▶ [Source extract]:
## Start

Merge tag 'net-next-6.0' of git://git.kernel.org/pub/scm/linux/kernel/git/netdev/net-next

Pull networking changes from Paolo Abeni:
 "Core:

   - Refactor the forward memory allocation to better cope with memory
     pressure with many open sockets, moving from a per socket cache to
     a per-CPU one

   - Replace rwlocks with RCU for better fairness in ping, raw sockets
     and IP multicast router.

   - Network-side support for IO uring zero-copy send.

   - A few skb drop reason improvements, including codegen the source
     file with string mapping instead of using macro magic.

   - Rename reference tracking helpers to a more consistent netdev_*
     schema.

   - Adapt u64_stats_t type to address load/store tearing issues.

   - Refine debug helper usage to reduce the log noise caused by bots.

  BPF:

   - Improve socket map performance, avoiding skb cloning on read
     operation.

   - Add support for 64 bits enum, to match types exposed by kernel.

   - Introduce support for sleepable uprobes program.

   - Introduce support for enum textual representation in libbpf.

   - New helpers to implement synproxy with eBPF/XDP.

   - Improve loop performances, inlining indirect calls when possible.

   - Removed all the deprecated libbpf APIs.

   - Implement new eBPF-based LSM flavor.

   - Add type match support, which allow accurate queries to the eBPF
     used types.

   - A few TCP congetsion control framework usability improvements.

   - Add new infrastructure to manipulate CT entries via eBPF programs.

   - Allow for livepatch (KLP) and BPF trampolines to attach to the same
     kernel function.

  Protocols:

   - Introduce per network namespace lookup tables for unix sockets,
     increasing scalability and reducing contention.

   - Preparation work for Wi-Fi 7 Multi-Link Operation (MLO) support.

   - Add support to forciby close TIME_WAIT TCP sockets via user-space
     tools.

   - Significant performance improvement for the TLS 1.3 receive path,
     both for zero-copy and not-zero-copy.

   - Support for changing the initial MTPCP subflow priority/backup
     status

   - Introduce virtually contingus buffers for sockets over RDMA, to
     cope better with memory pressure.

   - Extend CAN ethtool support with timestamping capabilities

   - Refactor CAN build infrastructure to allow building only the needed
     features.

  Driver API:

   - Remove devlink mutex to allow parallel commands on multiple links.

   - Add support for pause stats in distributed switch.

   - Implement devlink helpers to query and flash line cards.

   - New helper for phy mode to register conversion.

## End

▶ [Short problem 1]:
Render the records from the line containing "Identify the location of blue" through the line containing "Locate an element on the screen. Image" as a numbered list, leaving out blank lines.
The records that follow have no connection to the networking merge message above.

▶ [Input rows]:
## Start

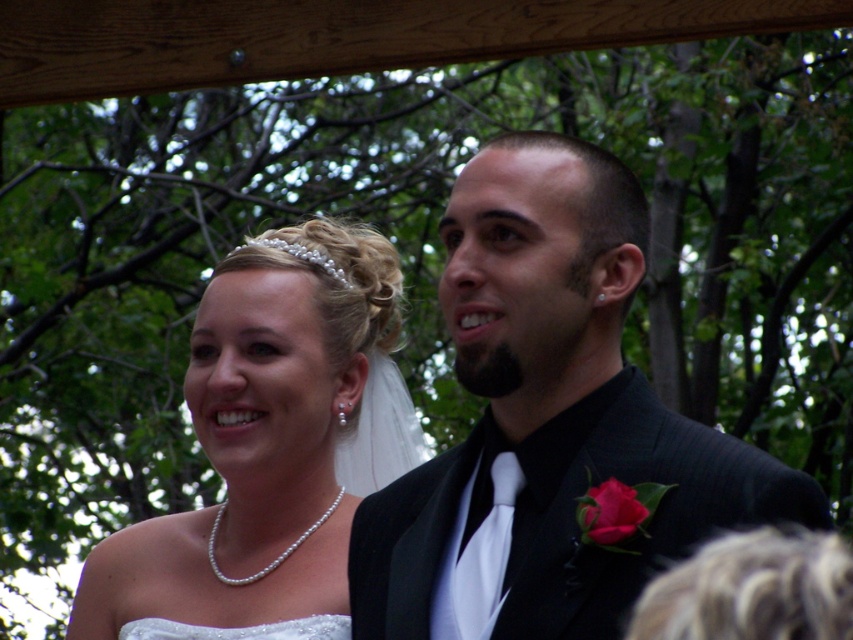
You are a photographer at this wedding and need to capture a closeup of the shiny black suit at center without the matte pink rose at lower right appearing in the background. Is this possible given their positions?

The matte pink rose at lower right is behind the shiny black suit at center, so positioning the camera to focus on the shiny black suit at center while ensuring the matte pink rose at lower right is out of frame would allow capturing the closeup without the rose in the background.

## End
## Start

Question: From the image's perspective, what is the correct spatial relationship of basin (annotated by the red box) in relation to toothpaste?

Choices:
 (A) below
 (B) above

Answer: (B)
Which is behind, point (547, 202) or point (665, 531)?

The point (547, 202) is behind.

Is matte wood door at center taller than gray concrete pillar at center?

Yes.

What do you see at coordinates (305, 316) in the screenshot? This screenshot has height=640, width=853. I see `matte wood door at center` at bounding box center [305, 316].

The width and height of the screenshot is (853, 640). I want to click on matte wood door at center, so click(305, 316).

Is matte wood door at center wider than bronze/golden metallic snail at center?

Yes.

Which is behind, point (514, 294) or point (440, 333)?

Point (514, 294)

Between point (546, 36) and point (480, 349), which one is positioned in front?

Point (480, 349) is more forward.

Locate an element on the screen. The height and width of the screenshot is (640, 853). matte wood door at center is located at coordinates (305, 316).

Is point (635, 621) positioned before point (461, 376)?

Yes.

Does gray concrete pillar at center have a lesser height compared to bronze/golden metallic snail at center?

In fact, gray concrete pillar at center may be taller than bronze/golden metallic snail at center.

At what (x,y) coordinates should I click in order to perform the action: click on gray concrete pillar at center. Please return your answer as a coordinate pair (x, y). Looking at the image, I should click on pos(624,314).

## End
## Start

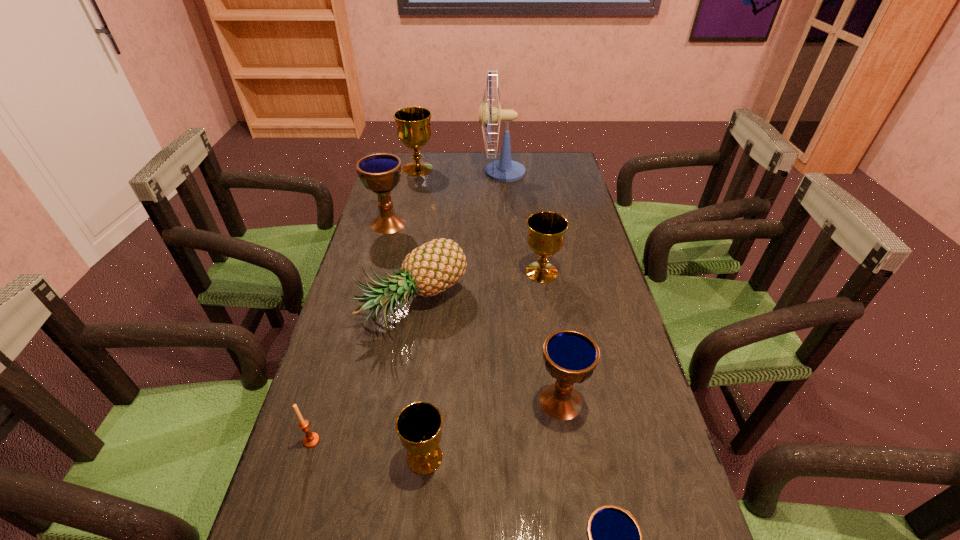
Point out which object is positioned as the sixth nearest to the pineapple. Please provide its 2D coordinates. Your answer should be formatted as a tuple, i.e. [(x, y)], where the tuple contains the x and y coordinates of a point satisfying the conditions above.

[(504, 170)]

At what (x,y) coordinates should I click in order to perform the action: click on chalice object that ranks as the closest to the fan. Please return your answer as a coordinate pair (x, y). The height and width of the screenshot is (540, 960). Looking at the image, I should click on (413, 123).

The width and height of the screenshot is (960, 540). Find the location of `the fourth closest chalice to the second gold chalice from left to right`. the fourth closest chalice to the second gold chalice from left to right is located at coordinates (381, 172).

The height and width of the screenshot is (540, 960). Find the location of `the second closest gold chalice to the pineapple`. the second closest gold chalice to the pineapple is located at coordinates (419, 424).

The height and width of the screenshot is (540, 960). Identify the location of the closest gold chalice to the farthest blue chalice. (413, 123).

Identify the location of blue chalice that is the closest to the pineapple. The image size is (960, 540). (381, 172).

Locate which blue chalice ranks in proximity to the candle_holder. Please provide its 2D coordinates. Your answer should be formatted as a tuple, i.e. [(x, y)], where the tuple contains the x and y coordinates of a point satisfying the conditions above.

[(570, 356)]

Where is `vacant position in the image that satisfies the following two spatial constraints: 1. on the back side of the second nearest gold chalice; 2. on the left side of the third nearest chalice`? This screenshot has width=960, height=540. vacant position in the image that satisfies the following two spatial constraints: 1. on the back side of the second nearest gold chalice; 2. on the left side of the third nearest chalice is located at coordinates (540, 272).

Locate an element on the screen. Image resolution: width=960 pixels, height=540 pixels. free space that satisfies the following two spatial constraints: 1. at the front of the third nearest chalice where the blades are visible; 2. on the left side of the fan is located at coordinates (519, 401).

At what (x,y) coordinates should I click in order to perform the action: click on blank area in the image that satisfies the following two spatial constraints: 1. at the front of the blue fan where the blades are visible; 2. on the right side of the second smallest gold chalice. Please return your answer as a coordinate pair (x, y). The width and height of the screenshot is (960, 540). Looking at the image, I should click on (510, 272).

## End

▶ [Short problem 2]:
In the networking merge message, what replaced rwlocks in ping, raw sockets and the IP multicast router?

▶ [Correct output 1]:
1. Identify the location of blue chalice that is the closest to the pineapple. The image size is (960, 540). (381, 172).
2. Locate which blue chalice ranks in proximity to the candle_holder. Please provide its 2D coordinates. Your answer should be formatted as a tuple, i.e. [(x, y)], where the tuple contains the x and y coordinates of a point satisfying the conditions above.
3. [(570, 356)]
4. Where is `vacant position in the image that satisfies the following two spatial constraints: 1. on the back side of the second nearest gold chalice; 2. on the left side of the third nearest chalice`? This screenshot has width=960, height=540. vacant position in the image that satisfies the following two spatial constraints: 1. on the back side of the second nearest gold chalice; 2. on the left side of the third nearest chalice is located at coordinates (540, 272).
5. Locate an element on the screen. Image resolution: width=960 pixels, height=540 pixels. free space that satisfies the following two spatial constraints: 1. at the front of the third nearest chalice where the blades are visible; 2. on the left side of the fan is located at coordinates (519, 401).

▶ [Correct output 2]:
RCU